[Start of section]
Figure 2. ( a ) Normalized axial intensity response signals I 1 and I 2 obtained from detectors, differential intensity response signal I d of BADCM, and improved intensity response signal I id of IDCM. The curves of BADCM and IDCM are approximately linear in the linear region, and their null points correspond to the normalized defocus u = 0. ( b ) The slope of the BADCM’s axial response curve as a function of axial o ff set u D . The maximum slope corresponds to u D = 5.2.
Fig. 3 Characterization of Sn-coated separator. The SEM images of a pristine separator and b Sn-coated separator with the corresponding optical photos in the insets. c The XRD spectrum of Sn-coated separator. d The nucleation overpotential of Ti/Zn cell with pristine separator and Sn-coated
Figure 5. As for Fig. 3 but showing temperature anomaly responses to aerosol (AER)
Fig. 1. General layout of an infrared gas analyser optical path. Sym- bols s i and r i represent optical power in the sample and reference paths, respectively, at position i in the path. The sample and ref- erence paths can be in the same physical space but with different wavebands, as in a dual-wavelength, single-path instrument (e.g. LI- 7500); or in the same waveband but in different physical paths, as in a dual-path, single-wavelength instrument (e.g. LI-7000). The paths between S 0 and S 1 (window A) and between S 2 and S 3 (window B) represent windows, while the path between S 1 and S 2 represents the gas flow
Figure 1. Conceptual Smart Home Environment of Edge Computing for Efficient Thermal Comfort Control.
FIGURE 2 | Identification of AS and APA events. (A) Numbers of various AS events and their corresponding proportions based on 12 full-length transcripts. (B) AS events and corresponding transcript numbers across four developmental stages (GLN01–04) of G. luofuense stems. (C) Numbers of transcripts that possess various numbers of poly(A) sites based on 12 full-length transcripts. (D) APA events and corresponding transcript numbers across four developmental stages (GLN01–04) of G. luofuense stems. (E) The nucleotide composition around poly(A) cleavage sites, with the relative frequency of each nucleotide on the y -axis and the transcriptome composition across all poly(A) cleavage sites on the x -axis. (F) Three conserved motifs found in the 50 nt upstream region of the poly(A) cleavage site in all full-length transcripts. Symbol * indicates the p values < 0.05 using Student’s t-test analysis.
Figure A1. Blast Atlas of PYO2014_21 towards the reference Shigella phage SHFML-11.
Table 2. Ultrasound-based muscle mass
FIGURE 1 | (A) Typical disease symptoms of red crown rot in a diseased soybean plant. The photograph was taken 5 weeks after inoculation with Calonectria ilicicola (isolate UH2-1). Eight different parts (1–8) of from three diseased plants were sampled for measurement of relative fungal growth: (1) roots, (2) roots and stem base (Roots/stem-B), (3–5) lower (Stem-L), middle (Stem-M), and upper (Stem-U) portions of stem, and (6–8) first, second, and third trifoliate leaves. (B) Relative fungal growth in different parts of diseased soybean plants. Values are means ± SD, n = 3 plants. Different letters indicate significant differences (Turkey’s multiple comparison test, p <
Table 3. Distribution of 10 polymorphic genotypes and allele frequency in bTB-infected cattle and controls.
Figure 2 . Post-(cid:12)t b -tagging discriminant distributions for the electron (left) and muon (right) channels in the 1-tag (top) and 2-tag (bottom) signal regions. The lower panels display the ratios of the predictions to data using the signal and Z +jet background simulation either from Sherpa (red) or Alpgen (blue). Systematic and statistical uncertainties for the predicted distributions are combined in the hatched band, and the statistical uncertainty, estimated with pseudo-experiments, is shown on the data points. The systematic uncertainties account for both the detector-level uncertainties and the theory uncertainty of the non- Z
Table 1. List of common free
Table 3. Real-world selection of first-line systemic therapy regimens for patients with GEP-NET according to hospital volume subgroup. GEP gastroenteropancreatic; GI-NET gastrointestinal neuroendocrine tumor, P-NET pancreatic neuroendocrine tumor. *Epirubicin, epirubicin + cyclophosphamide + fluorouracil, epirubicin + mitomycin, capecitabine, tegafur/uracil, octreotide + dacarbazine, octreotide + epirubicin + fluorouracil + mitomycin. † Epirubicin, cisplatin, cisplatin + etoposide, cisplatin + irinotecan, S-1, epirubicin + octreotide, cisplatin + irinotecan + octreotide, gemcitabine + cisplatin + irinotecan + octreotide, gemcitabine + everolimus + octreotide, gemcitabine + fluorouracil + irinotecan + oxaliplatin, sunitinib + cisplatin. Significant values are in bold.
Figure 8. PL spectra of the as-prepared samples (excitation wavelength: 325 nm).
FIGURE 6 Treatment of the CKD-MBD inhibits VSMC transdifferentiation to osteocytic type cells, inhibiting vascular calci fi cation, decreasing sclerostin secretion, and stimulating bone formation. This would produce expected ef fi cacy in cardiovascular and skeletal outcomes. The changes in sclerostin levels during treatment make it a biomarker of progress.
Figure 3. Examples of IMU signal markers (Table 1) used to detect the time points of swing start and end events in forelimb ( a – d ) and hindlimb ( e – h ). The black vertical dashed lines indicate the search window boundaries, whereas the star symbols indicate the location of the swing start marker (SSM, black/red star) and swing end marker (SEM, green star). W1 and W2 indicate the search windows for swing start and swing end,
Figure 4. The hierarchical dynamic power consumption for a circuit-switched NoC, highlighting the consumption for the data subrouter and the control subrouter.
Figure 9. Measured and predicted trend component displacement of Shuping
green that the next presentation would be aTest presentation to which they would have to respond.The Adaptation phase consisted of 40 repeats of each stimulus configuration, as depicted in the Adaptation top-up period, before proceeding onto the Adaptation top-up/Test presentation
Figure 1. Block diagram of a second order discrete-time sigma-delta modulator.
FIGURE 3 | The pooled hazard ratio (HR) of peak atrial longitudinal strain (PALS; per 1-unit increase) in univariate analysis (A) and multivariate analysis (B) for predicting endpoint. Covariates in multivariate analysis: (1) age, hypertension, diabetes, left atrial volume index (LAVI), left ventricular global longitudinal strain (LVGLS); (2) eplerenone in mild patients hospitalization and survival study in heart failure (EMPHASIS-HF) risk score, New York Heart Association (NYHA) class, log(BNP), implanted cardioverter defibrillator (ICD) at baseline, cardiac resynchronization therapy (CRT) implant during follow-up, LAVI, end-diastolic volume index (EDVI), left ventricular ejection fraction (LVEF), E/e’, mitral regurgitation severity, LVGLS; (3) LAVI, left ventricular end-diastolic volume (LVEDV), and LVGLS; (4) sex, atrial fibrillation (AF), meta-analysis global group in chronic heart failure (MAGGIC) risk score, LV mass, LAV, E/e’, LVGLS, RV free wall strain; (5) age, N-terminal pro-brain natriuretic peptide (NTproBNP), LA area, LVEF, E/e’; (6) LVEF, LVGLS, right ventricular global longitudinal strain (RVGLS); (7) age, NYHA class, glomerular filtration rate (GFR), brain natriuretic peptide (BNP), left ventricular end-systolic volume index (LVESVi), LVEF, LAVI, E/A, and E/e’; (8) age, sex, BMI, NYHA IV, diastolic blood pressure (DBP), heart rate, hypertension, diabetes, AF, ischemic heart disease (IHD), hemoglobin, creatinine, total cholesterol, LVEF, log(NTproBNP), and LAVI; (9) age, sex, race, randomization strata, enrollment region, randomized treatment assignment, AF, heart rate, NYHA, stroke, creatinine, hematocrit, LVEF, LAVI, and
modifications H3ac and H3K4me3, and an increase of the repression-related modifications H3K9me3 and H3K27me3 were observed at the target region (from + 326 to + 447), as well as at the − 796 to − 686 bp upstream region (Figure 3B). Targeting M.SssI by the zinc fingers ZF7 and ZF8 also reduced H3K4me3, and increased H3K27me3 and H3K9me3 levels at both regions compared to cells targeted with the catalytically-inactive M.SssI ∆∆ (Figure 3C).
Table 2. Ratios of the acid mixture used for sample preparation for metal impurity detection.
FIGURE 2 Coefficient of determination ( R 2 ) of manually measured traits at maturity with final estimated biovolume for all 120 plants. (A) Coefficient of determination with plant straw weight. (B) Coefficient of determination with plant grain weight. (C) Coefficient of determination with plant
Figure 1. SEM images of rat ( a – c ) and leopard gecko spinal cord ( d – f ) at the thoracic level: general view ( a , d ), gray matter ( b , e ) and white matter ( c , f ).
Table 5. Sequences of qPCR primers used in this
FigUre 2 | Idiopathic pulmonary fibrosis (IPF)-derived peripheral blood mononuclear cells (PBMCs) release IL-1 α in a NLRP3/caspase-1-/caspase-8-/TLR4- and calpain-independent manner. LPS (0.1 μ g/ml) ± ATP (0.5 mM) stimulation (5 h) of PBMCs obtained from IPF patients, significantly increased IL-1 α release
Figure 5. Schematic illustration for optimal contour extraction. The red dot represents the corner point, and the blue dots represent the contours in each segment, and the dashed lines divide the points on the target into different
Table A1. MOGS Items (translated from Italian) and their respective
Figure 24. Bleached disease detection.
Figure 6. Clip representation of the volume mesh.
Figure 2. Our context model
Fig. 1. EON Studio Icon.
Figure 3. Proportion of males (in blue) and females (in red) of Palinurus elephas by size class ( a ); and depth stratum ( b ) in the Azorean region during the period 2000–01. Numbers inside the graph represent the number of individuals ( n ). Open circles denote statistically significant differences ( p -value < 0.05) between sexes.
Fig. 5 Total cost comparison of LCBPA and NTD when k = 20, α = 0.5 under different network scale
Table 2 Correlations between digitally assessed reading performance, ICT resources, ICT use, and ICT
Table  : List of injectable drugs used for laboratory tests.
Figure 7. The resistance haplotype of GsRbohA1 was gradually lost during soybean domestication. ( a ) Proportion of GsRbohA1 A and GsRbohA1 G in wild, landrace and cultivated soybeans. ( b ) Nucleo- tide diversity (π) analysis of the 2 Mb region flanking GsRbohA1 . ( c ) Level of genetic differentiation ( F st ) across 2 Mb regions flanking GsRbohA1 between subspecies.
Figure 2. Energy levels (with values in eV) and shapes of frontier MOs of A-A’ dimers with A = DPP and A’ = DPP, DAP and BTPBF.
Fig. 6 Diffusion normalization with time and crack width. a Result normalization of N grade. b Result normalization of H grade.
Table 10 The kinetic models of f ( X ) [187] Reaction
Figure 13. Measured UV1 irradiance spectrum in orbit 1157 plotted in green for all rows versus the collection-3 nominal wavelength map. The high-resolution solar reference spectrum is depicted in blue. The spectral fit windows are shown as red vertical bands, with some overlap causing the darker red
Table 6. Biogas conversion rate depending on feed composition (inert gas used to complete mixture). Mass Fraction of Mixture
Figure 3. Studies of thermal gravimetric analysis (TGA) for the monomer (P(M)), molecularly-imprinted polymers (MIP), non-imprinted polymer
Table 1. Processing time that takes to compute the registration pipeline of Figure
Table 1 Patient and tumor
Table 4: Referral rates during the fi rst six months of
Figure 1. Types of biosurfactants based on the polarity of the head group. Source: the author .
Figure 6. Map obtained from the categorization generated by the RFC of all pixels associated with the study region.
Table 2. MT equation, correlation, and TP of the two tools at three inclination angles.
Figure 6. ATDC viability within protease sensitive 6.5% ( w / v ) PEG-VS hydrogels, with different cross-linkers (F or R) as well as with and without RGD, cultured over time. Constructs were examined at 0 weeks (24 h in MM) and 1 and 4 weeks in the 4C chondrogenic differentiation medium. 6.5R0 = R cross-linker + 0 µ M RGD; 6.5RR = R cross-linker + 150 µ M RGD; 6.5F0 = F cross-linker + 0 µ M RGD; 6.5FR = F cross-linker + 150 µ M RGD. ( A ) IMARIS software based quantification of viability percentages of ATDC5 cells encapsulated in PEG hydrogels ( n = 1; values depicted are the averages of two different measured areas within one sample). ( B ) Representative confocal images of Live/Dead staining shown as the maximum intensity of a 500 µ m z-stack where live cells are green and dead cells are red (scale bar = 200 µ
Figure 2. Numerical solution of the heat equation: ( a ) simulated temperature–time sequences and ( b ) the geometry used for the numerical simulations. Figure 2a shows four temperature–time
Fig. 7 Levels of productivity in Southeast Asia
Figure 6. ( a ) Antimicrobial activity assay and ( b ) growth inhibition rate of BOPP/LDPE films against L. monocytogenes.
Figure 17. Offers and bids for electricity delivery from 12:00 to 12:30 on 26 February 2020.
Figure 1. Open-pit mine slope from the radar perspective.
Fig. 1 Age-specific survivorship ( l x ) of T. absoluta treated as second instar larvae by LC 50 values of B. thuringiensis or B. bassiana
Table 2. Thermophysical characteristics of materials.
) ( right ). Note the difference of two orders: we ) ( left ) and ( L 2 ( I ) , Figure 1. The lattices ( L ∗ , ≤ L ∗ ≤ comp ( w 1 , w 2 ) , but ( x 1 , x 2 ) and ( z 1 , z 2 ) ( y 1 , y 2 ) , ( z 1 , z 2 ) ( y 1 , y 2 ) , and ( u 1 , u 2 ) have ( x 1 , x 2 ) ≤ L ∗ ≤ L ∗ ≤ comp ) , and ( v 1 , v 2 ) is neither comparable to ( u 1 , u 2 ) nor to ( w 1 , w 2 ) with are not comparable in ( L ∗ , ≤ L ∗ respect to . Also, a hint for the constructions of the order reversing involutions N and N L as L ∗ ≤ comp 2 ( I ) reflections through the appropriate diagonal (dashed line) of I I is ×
[End of section]
◆ Your goal: Your task is to copy each line of the data above that holds "target".

◆ Answer to this task:
modifications H3ac and H3K4me3, and an increase of the repression-related modifications H3K9me3 and H3K27me3 were observed at the target region (from + 326 to + 447), as well as at the − 796 to − 686 bp upstream region (Figure 3B). Targeting M.SssI by the zinc fingers ZF7 and ZF8 also reduced H3K4me3, and increased H3K27me3 and H3K9me3 levels at both regions compared to cells targeted with the catalytically-inactive M.SssI ∆∆ (Figure 3C).
Figure 5. Schematic illustration for optimal contour extraction. The red dot represents the corner point, and the blue dots represent the contours in each segment, and the dashed lines divide the points on the target into different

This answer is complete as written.